Your task is to design the target orchestration approach and compare these tools in the context of a Databricks-first stack.
Scale Requirements
- Pipelines: 320 scheduled pipelines, 40 event-triggered pipelines
- Tasks/day: ~28,000 task runs/day across dev, staging, prod
- Data volume: 14 TB/day ingested, 2.1 PB retained in Delta Lake
- Latency targets: batch SLA < 30 minutes for bronze-to-silver; critical CDC pipelines < 5 minutes
- Concurrency: up to 180 parallel task executions during peak windows
- Reliability: 99.9% successful scheduled runs per month
Requirements
- Compare Airflow, Dagster, and Prefect for orchestrating Databricks Jobs, Delta Live Tables, dbt on Databricks, and external dependencies.
- Propose a target architecture that supports batch ETL, limited streaming dependencies, backfills, retries, and idempotent reruns.
- Explain how you would model lineage, asset dependencies, and environment promotion across dev/staging/prod.
- Define how secrets, RBAC, CI/CD, and multi-team ownership would work in Databricks.
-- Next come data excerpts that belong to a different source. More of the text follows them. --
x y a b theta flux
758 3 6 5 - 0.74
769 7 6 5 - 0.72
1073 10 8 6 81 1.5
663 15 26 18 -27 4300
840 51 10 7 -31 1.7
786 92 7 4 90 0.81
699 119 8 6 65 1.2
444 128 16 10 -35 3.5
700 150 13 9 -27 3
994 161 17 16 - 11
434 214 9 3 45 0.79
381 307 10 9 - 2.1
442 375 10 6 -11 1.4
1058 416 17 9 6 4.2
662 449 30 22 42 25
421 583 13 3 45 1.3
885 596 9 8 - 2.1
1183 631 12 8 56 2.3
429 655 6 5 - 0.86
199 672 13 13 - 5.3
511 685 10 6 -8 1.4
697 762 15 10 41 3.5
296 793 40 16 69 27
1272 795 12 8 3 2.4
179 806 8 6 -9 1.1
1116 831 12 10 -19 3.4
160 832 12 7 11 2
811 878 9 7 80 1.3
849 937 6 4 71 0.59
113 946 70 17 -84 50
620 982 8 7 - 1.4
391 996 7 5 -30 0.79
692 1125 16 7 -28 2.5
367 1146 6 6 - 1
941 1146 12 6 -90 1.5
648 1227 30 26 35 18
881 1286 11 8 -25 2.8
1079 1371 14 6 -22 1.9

- Specify monitoring for SLA misses, failed runs, data quality regressions, and cost anomalies.
- Discuss when native Databricks orchestration should be preferred over an external orchestrator.
Constraints
- Primary compute and storage must remain on Databricks Lakehouse.
- Team size: 6 data engineers, 2 analytics engineers, 1 platform engineer.
- Minimal operational overhead is preferred over maximum flexibility.
- SOX-sensitive finance pipelines require auditable deployments and run history.
- Budget allows one orchestration platform, not multiple overlapping control planes.